Activity
Transcribe the passage of the credit card debt article that begins with the words containing "I handed him" and ends with "the $US20,000 mark.".

How We Paid Off Over $20,000 Of Credit Card Debt In 14 Months

Seedebtrun picture 3See Debt RunJefferson and Michelle McDowell, pictured, found themselves suffocating under credit card debt.

I remember the day well.

It was a bitterly cold, dreary January day in St. Louis; no leaves left on the tall sticks in our backyard that had recently resembled trees.

I was pacing the floor and holding our 6-month-old daughter, who had a propensity toward crankfests around dinnertime. Finally, I heard the familiar sound of my husband’s car in the driveway.

“Hi honey! How was your day?” I kissed him, suddenly embarrassed by the fact that I was still wearing pajama pants and a messy ponytail when he had already spent the day dressed in his usual business-casual attire.

I handed him the baby and started making dinner. It only took a minute for him to utter those famous and dreaded words, “Michelle, we need to talk.”

What he told me next made my heart sink. He had spent the afternoon going through our finances, and our swelling credit card debt had eclipsed the $US20,000 mark.

The minimum payments on those cards had now reached the point where we had virtually no money left over at the end of each month to start paying that number down. Even if we stopped accumulating debt immediately, climbing out from this hole was going to be a major struggle.

It was a difficult reality to swallow. Jefferson had a good IT job with a large local company and made a decent salary. We had been struggling to make ends meet after I had given up my regular income to stay home with our third child, but things had really spiraled from there. We had some complications with the pregnancy that left us with a large stack of medical bills, one of our vehicles needed some major repairs, and our home’s furnace had to be replaced.

Jefferson and I decided right at that moment that things were going to have to change. The path that we were on was simply not sustainable. We knew that we would need to create a financial plan and to embrace budgeting like never before.

See debt run photoSee Debt RunThe McDowells started saving money, but they found the real impact came from earning more.

Jefferson had recently started reading a few personal finance blogs, and suggested that starting one of these sites ourselves would be a great way to keep us focused and hold ourselves accountable.

The hope was that by sharing our struggles with the world, and admitting our mistakes, it would keep us on track. On the evening of January 21, 2012, we hopped online and created See Debt Run, the story of one ordinary family’s journey out of debt.

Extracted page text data
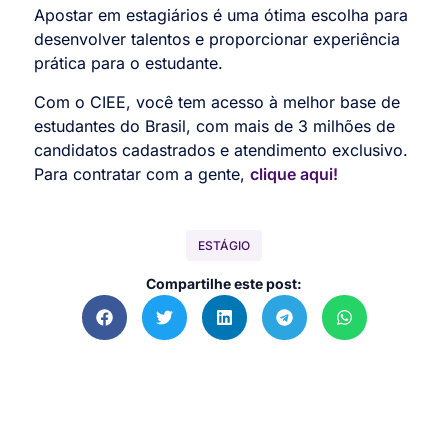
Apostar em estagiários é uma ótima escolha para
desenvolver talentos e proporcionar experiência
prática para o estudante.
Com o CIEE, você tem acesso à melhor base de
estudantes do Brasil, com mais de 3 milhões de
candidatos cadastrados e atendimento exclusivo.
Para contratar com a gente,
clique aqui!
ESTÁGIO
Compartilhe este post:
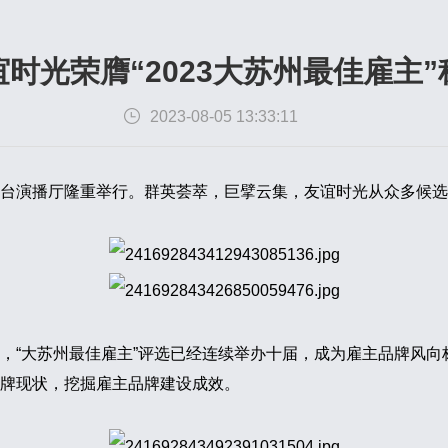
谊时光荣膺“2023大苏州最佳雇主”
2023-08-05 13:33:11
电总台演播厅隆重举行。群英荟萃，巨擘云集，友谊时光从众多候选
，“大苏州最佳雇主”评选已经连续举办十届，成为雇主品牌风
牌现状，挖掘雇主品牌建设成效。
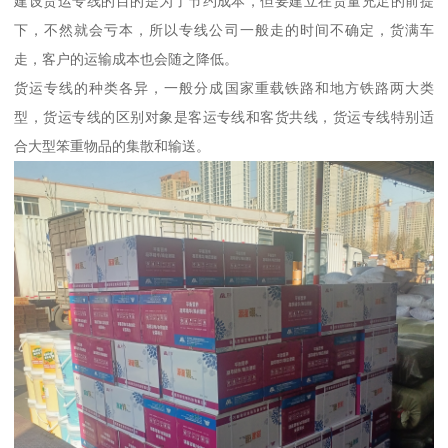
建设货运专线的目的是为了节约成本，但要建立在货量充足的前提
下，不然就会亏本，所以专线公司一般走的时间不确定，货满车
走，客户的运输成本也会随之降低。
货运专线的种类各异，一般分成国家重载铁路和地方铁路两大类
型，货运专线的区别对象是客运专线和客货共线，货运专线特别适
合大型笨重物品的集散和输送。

Reply
I handed him the baby and started making dinner. It only took a minute for him to utter those famous and dreaded words, “Michelle, we need to talk.”

What he told me next made my heart sink. He had spent the afternoon going through our finances, and our swelling credit card debt had eclipsed the $US20,000 mark.